O rei esta nú. O conto de fadas do dinamarquês Hans Christian Andersen, publicado no século XIX (1837), se encaixa perfeitamente ao que se passa, neste início de século XXI, com o ex-intocável Sérgio Moro. O carrasco dos investigados da Lava Jato, que revirou mundos e fundos e não teve pudor em violar as leis vigentes no País para condenar àqueles a quem pré-julgou como corruptos, não resistiu à abertura de algumas mensagens de seu celular.
O ex-juiz, que trocou a toga pelo cargo de ministro da Justiça de Jair Bolsonaro com a certeza de que seria alçado à condição de magistrado do Supremo Tribunal Federal em pagamento pelos serviços prestados na Operação Lava Jato, está exposto.
Na segunda-feira (1º), o ministro Ricardo Lewandowski, do STF, retirou o sigilo da ação que tramita na Corte na qual o ex-presidente Luiz Inácio Lula da Silva obteve acesso a mensagens da Operação Spoofing, que, em julho de 2019, prendeu suspeitos de invadir celulares de Moro e de integrantes da força-tarefa da Lava Jato em Curitiba.
Lewandowski determinou o acesso integral de Lula às mensagens apreendidas, depois que a Polícia Federal não entregou o material de acordo com o que determinava decisão anterior do ministro.
Também não acatou pedido de reconsideração de procuradores da República, entre eles o ex-coordenador da Lava Jato em Curitiba, Deltan Dallagnol, para não tornar público o teor das mensagens trocadas entre eles.
Os membros do Ministério Público pediam que as mensagens não fossem entregues a Lula ou, caso isto já tivesse ocorrido, que ele ficasse obrigado a devolvê-las e impedido de utilizá-las.
Ilícito – Moro afirmou, em nota, que não reconhece a autenticidade das mensagens e que, “se verdadeiras, teriam sido obtidas por meios criminosos, por hackers, de celulares de procuradores da República, sendo, portanto, de se lamentar a sua utilização para qualquer propósito, ignorando a origem ilícita”.
O ex-juiz disse, ainda, que “todos os processos julgados na Lava Jato foram decididos com correção e imparcialidade”. Segundo ele, “interações entre juízes, procuradores e advogados são comuns em nossa praxe jurídica, não havendo nada de ilícito, por exemplo, em perguntar sobre conteúdo de denúncia”.

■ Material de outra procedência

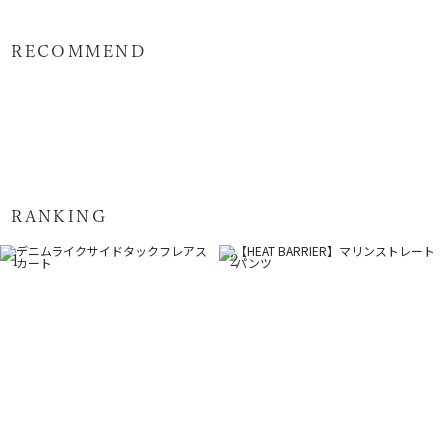
RECOMMEND
RANKING
1
2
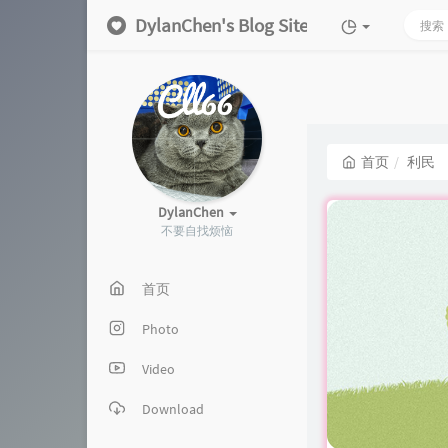
DylanChen's Blog Site
首页
利民
DylanChen
不要自找烦恼
首页
Photo
Video
Download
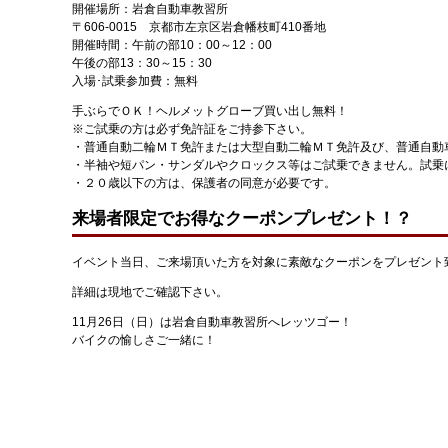
開催場所：岩倉自動車教習所
〒606-0015 京都市左京区岩倉幡枝町410番地
開催時間：午前の部10：00～12：00
午後の部13：30～15：30
入場･試乗参加費：無料
手ぶらでＯＫ！ヘルメットグローブ買い出し無料！
※ご試乗の方は必ず免許証をご持参下さい。
・普通自動二輪ＭＴ免許または大型自動二輪ＭＴ免許及び、普通自動
・半袖や短パン・サンダルやクロックス等はご試乗できません。試乗
・２０歳以下の方は、保護者の同意が必要です。
来場者限定でお得なクーポンプレゼント！？
イベント当日、ご来場頂いた方を対象に素敵なクーポンをプレゼント
詳細は現地でご確認下さい。
11月26日（日）は岩倉自動車教習所へレッツゴー！
バイクの愉しさご一緒に！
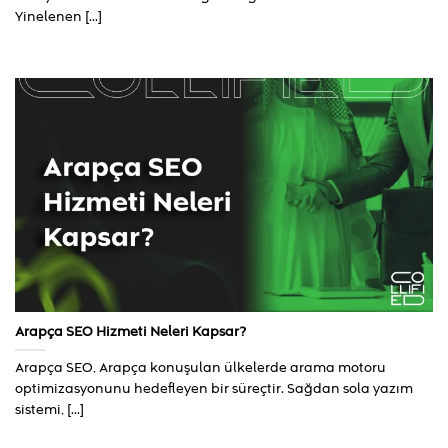
Yinelenen [...]
Arapça SEO Hizmeti Neleri Kapsar?
Arapça SEO, Arapça konuşulan ülkelerde arama motoru
optimizasyonunu hedefleyen bir süreçtir. Sağdan sola yazım
sistemi, [...]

Provando do próprio veneno
Com o fim do sigilo sobre o arquivo de mensagens da Lava Jato, procuradores, juízes e desembargadores passaram a ler seus diálogos nas páginas dos jornais – tal qual ocorreu com os principais investigados da operação. O potencial destrutivo, no entanto, é ainda maior, visto que o The Intercept e os outros veículos tiveram acesso a apenas parte do material, que contém 7 terabytes de arquivos.
Nas conversas, o então juiz Sérgio Moro chega a cobrar manifestações do MPF em processos e a sugerir uma fonte para os procuradores conversarem sobre investigações envolvendo o filho do ex-presidente. Também comunica sobre despachos que serão lançados por ele.
Outro trecho da Vaza Jato mostra o principal procurador da força-tarefa da Lava Jato, Deltan Dallagnol, mencionando que o procurador Januário Paludo foi conversar com desembargadores do Tribunal Regional Federal da 4ª Região (TRF4).
Este ponto avança as suspeitas de conluio para condenar o ex-presidente Lula, indicando que além de Sérgio Moro, os desembargadores também caminhavam de mãos dadas com os investigadores.
Farsa – Em uma mensagem trocada com Dallagnol, Moro reage com um emoji feliz à notícia de que Deltan estava prestes a protocolar uma denúncia contra o petista. “Denúncia do Lula sendo protocolada em breve. Denúncia do Cabral será protocolada amanhã”, escreveu o procurador. “Um bom dia afinal”, respondeu Moro, com um sorriso.